A centralized telephone follow-up was adopted to communicate with patients directly and clarify the situation that the patients were experiencing during the epidemic. All the investigators involved in the follow-up were endocrine department nurses. During the follow-up, they not only investigated basic information but also cared about the suffering of the diabetes patients, attempting to successfully manage their conditions at home and providing targeted health education. The patients and their families expressed their recognition of and gratitude for the investigators. This study has some limitations that must be acknowledged.

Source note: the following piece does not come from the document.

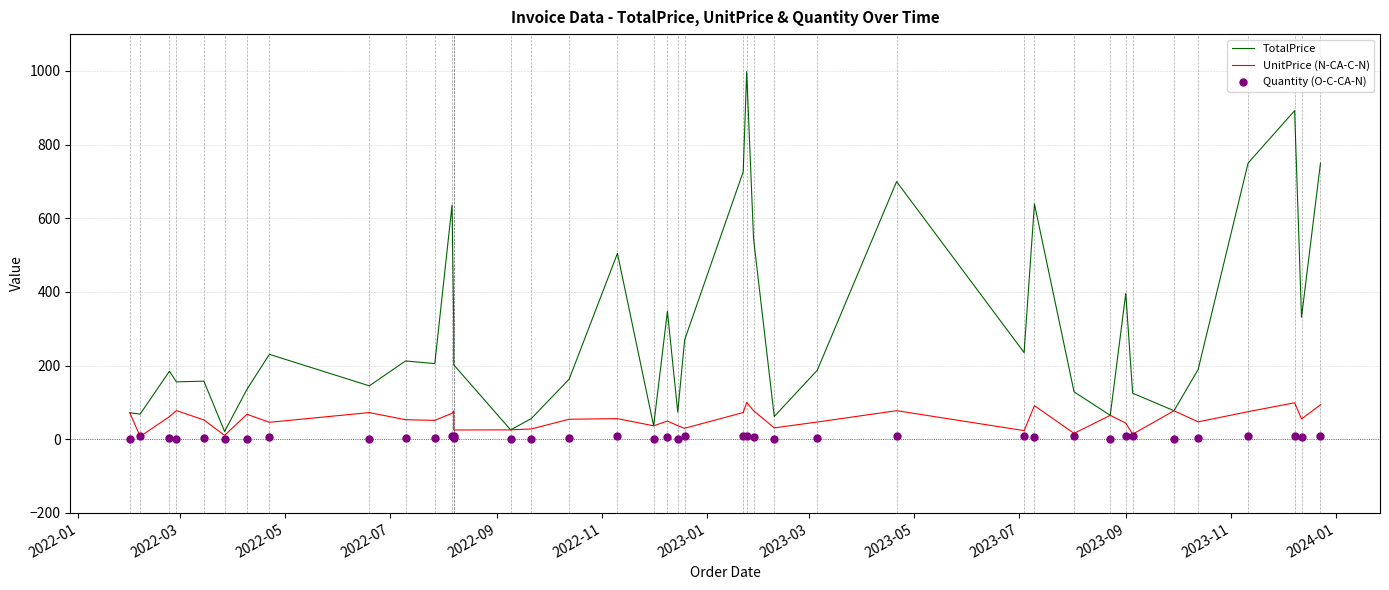

Which series has the largest Y range (max minus min)?

TotalPrice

First, data collection was cross-sectional, and the involved patients were discharged from the same hospital. Additionally, due to the limited telephone time, the researchers may not have had sufficient interactions with the patients.

Conclusions

During the COVID-19 epidemic, glycemic control among T1DM and T2DM patients in home quarantine is inadequate. Older age, fewer than 12 years of education, poor medication compliance and less SMBG were risk factors for poor glycemic control. The epidemic has increased the difficultly of controlling BG at home for these patients, and daily SMBG and adherence to the prescribed medication regimen are important. Therefore, diabetic patients should be advised to increase the frequency of blood glucose measurements during home quarantine and be re-educated regarding the importance of medication compliance.

Funding

This work received no funding from an external source.

Declaration of Competing Interest

The authors declare that they have no known competing financial interests or personal relationships that could have appeared to influence the work reported in this paper.